Other frequently defied rules in hybrid environments encompass:
- Configuration of accounts and SSH
- Implementing SSH security measures
- Adjusting umask configurations
- Enforcing process debugging limitations
Reasons for Frequent Failure in Mitigation
Because each rule encompasses mitigation, a prevalent inquiry from the report was why these mitigations often fell short. However, the response is not a straightforward one. The rationales could span a wide range of factors, including misconfigurations, lack of training, and varying environments.
“Security, in general, comprises a complex realm, and given that the threat landscape is constantly evolving and changing, it is challenging to uphold the current state,” remarked Goyal. “With the emergence of new technologies and new requisites alongside an expanding footprint, it invariably adds layers of complexity.”
Goyal conjectured that policies are poised to proliferate in number and will only heighten in complexity. Organizations necessitate solutions to navigate the complexities in a manner that alleviates the operational burdens. By shining a spotlight on the deficiencies, leaders can identify where risks loom and devise a strategy to address these gaps.
Diminishing Rule Failures
Validation that all rules are adhered to and the mitigation is executed correctly when a rule falters is a labor-intensive endeavor, elucidated Goyal. Within larger corporations, cybersecurity professionals shoulder significant responsibilities with intricate processes. Team members must continually refine and scrutinize security measures while also fulfilling other duties. Enterprises are progressively adopting Ansible automation, such as with Red Hat Insights, for more potent and streamlined remediation.

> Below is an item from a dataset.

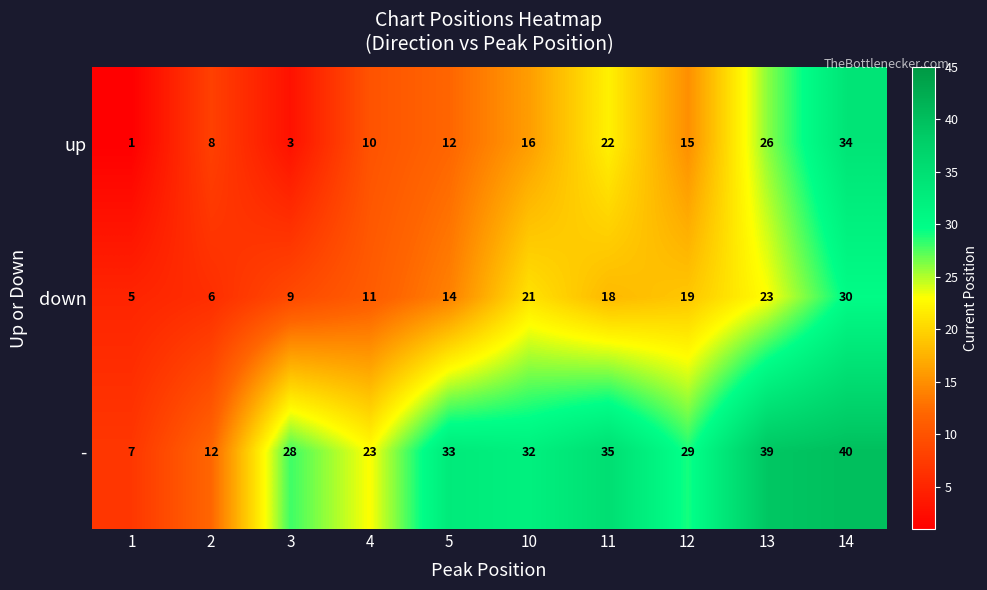

What is the difference between the highest and lowest values at 4?

13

Through Red Hat Insights, an organization can deploy its compliance policies (e.g. a PCI or HIPAA data governance policy, etc.) on RHEL systems. Subsequent to analyzing these systems, Insights then presents the level of compliance/non-compliance of the systems to the organization’s policies; moreover, it suggests actions to rectify the non-compliance. Organizations can choose to deploy the Ansible playbook on the systems with just a few clicks to achieve compliance again. Since the process is automated, it is more efficient and effective than manually identifying and rectifying each system individually.
“Large corporations require this capability to help manage their costs and prevent security vulnerabilities from being exploited by malicious entities,” affirmed Goyal.

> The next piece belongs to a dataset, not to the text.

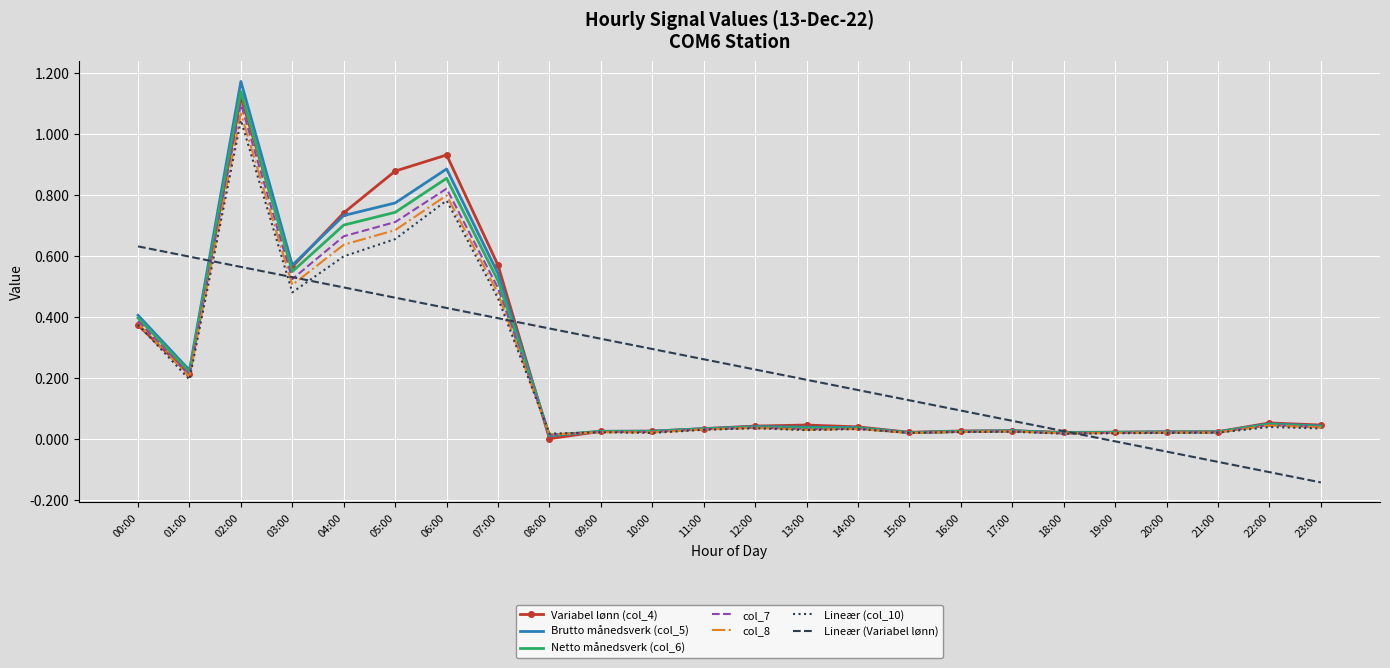

Between 11:00 and 16:00, which series saw the biggest shift?

Lineær (Variabel lønn)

Cloud Security: A Shared Obligation
As multiple organizations are engaged in a cloud milieu, a fundamental query often revolves around who bears the onus for security — the organization or the vendor. Goyal contended that security is a shared onus.

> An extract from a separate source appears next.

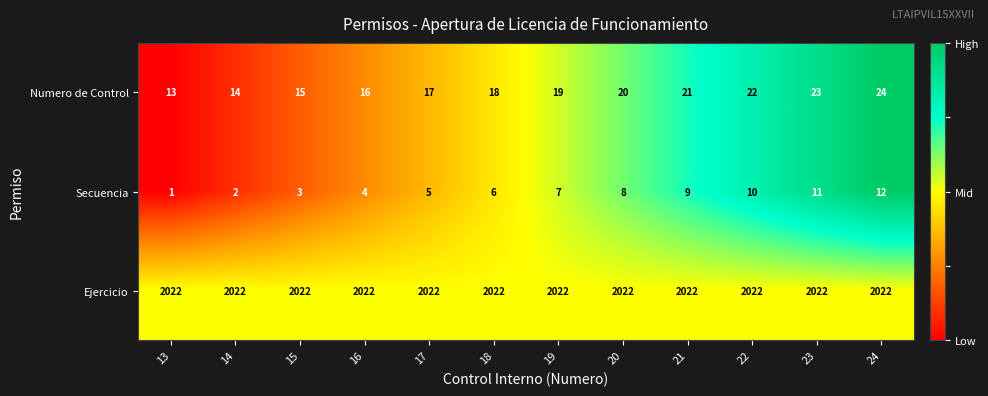

At which label is Secuencia closest to 6?

18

“As a vendor to our clientele, there exists a responsibility to ensure they possess a product that is engineered with its security posture as a paramount consideration and possesses functionality that is feature-rich, enabling organizations to efficiently oversee their organizational IT security strategy. Nonetheless, they must also configure and deploy the product correctly,” propounded Goyal. “Furthermore, organizations need to ensure that their cloud provider places emphasis on operational security. Simultaneously, organizations must also undertake responsibility for the security of the configurable constituents of their environment.”